Thanks for your reply!I'm still confused about questions 2 and 4:

  1. From (6.70), $2\zeta \omega_n=(d+k_d)/m$, and $k_d=m/T=d$, so $2\zeta \omega_n=2d/m$, right? So the coeffecient 2 In equations (6.78)-(6.80) should be cancelled?
  2. In the equation (8.66), it seems that the value of $A_k$ is proportional to the value of dw, should there be a dw in the left side such that $1/2 A_k^2 dw=S(w_k)dw$ ? Moreover, when it comes to a short-crested wave how to choose the value of $d \beta$ ?
cybergalactic commented 1 year ago
  1. You are comparing the following two 2nd-order systems m dv/dt + d v + k x = 0 m ( dv/dt + 2 zeta omega v + k x ) = 0

Hence, d/m = 2 zeta omega.

  1. Equation (8.66) is indeed correct.

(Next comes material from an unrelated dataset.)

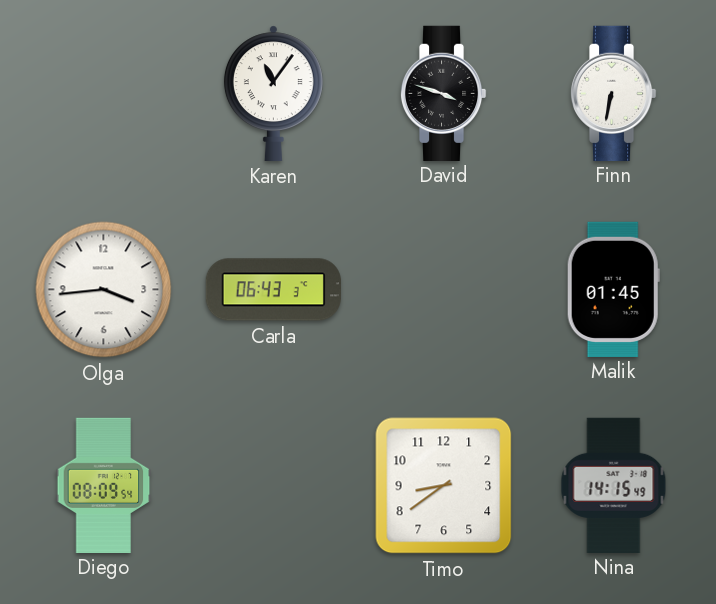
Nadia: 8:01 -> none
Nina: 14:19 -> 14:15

You can check the famous hydrodynamics textbooks of Faltinsen or Newman for details on this.

By the way, my 2023 lecture notes on the Web are more updated on this topic (less typos). I am not sure how to find the best value for dB since I have not coded this myself. This will be trial and failure, depending on your CPU's speed.

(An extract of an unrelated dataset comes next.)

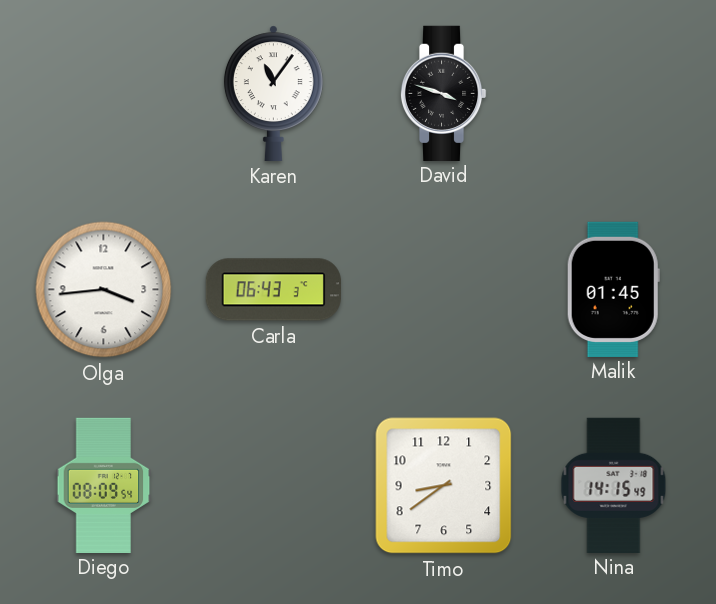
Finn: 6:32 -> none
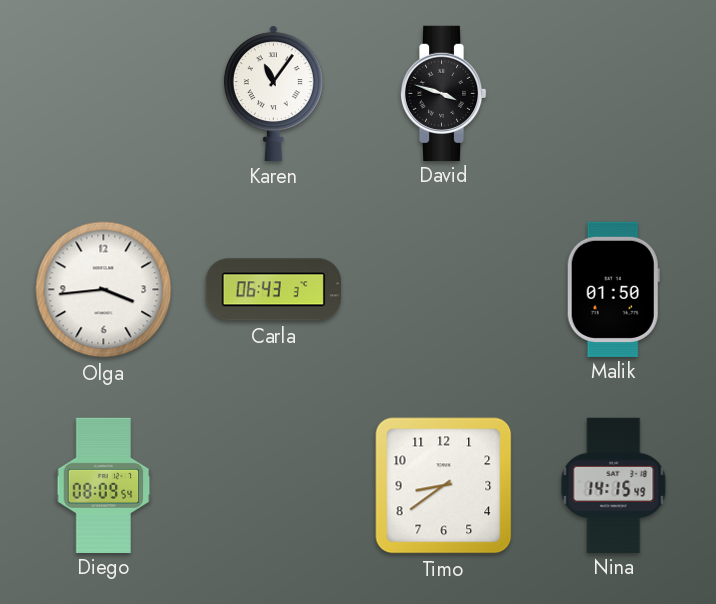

wtllll commented 1 year ago

Thanks! I guess I got it!

  1. Does that mean PD control only works in surge,sway and yaw and does not work in heave,pitch and roll?
  2. If the dw value is large in (8.66), the value of $Ak$ will be large but the number N in the equation (8.67) $\sum\limits{k = 1}^N $ will be small and vise versa. So the sum value in equation (8.67) will keep almost unchanged. Am I right? I have read the lecture notes, but still have trouble understanding these equations.
cybergalactic commented 1 year ago
  1. For marine craft, we use PD or preferably PID in surge, sway, and yaw. These modes do not have a "physical" spring but the P-gain in the control law adds a "virtual" spring such that the closed-loop system is of order 2. Then you can use pole placement with zeta and omega.
  2. The number k = 1,2,...,N are the number of dw you pick. If you dive the wave spectrum into 10 columns you get 10 k-values, one for each column. You compute one A_k for each column (k-value). In (8.67) you sum up your 10 columns using k = 1,2,...,10.
wtllll commented 1 year ago

Ok, I think I fully understand these questions, thanks a lot for your patience answer!